Bernhard Riemann, directeur des mathématiques à Göttingen de 1859 à 1866, inventa le Géométrie riemannienne, qui a ouvert la voie aux futurs travaux d'Einstein sur la relativité.
Félix Klein, directeur des mathématiques de 1886 à 1913, fut le premier à décrire la Bouteille Klein, un objet tridimensionnel avec un seul côté, semblable au bande mobius.

Klein a joué un rôle déterminant dans l'embauche de la prochaine génération de mathématiciens à Göttingen. Cette génération comprenait Carl Rungé, qui a aidé à inventer une partie essentielle du logiciel de prévision météorologique le plus précis d'aujourd'hui, le pas à pas runge-kutta; Hermann Minkowski, qui est peut-être mieux connu pour ses travaux sur la relativité ; et David Hilbert.
Le célèbre Les 23 problèmes de Hilbert, Présenté dans Congrès international des mathématiciens en 1900, ils ont guidé la recherche mathématique tout au long du XXe siècle.
Au cours de sa carrière de professeur et de chef du département de mathématiques à Göttingen, il a supervisé 76 doctorants, dont beaucoup ont fait leurs propres découvertes.
l'exode scientifique
Après la nomination de Gauss à l'université jusqu'au début des années 1930, les prouesses mathématiques de Göttingen ont survécu dans un environnement de bouleversements politiques constants, y compris la guerres Napoléoniennes Guerre franco-prussienne et Première Guerre mondiale.
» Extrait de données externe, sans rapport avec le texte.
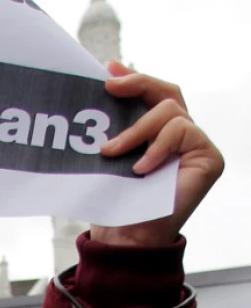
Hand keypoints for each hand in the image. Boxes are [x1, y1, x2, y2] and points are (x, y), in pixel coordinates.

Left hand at [95, 61, 224, 246]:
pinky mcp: (208, 157)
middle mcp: (181, 134)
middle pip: (166, 92)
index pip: (152, 94)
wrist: (126, 237)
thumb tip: (98, 91)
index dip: (133, 78)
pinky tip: (139, 168)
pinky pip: (182, 131)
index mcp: (158, 132)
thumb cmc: (114, 200)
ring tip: (111, 151)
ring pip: (170, 110)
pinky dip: (156, 147)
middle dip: (138, 83)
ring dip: (136, 129)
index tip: (107, 70)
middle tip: (109, 87)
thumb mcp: (107, 156)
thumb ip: (112, 127)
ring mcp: (196, 145)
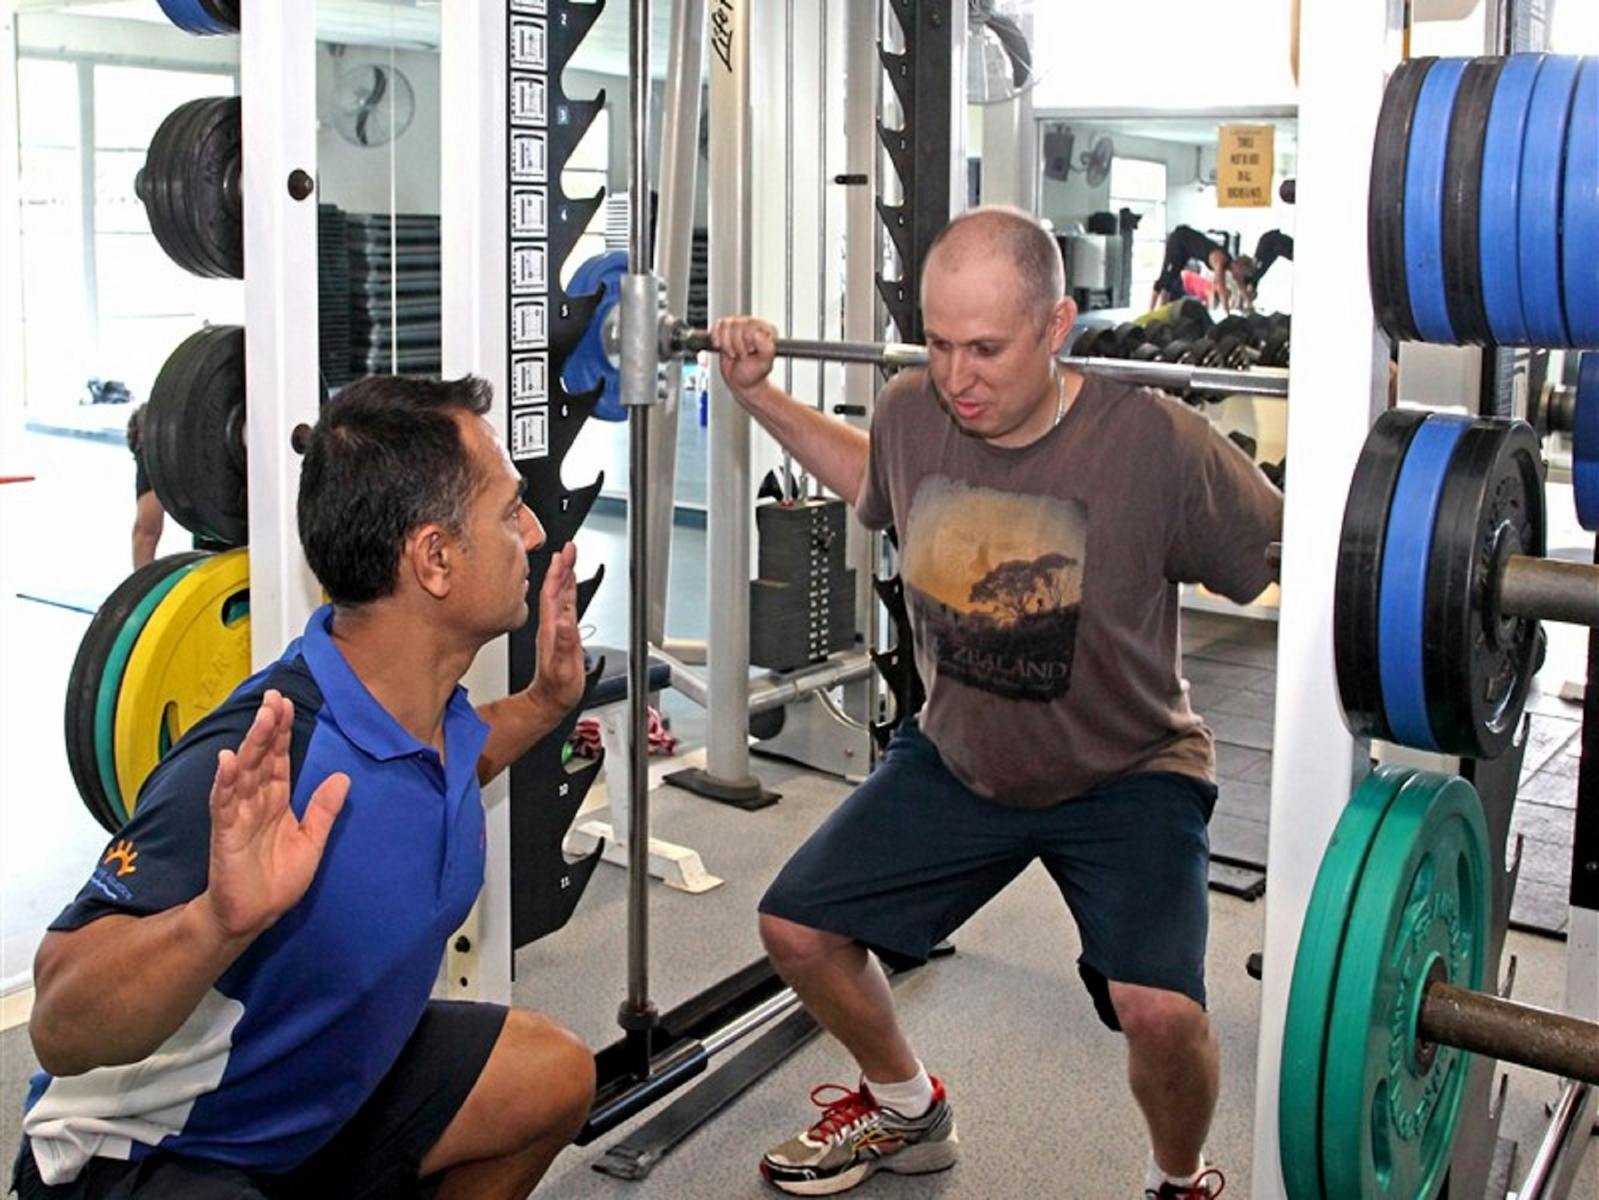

Mais la vague de nationalisme qui a accompagné la montée au pouvoir des nazis au début des années 1930 a transformé Göttingen. La loi de 1933 pour la Rétablissement de la fonction publique professionnelle a rendu illégal pour tout non-aryen, en particulier les juifs, de servir comme professeur ou enseignant en Allemagne.

En réponse à cette loi et à d'autres lois antisémites, des universitaires juifs, des professeurs ayant des relations juives et tous ceux qui s'opposaient au nazisme ont fui l'Allemagne.
Emmy Noether, qui avait été le premier professeur de mathématiques à Göttingen et fut décrite par Einstein comme la femme la plus importante de l'histoire des mathématiques, partit en 1933 pour enseigner à la Bryn Mawr College.

Richard Courant est parti en 1933 pour aider à fonder le meilleur institut de mathématiques appliquées aux États-Unis à l'Université de New York.

Hermann Weil, qui avait été nommé successeur de Hilbert à la tête des mathématiques à Göttingen, s'installa à Princeton, où il contribua à transformer le Institut d'études avancées dans une centrale de recherche.

Hilbert a été demandé en 1934 par le ministre des Sciences sous le régime nazi si les mathématiques à Göttingen avaient souffert du départ des Juifs et des amis des Juifs.
Le mathématicien répondit : « Avez-vous souffert ? Il n'a pas souffert, monsieur le ministre. N'existe plus ! «Hilbert avait raison. Un seul des professeurs universitaires pré-nazis est resté jusqu'en 1934.
Le centre des mathématiques a changé rapidement pendant l'ère nazie et au milieu de la Seconde Guerre mondiale. Courant, Weyl et d'autres ont aidé à le transférer au Royaume-Uni et aux États-Unis, où se trouvent aujourd'hui la plupart des programmes de mathématiques les mieux classés.

L'héritage mathématique de ces pays trouve son origine à Göttingen. D'une certaine manière, l'histoire scientifique de ces sites d'enseignement et de recherche reste l'histoire de la continuation de Göttingen.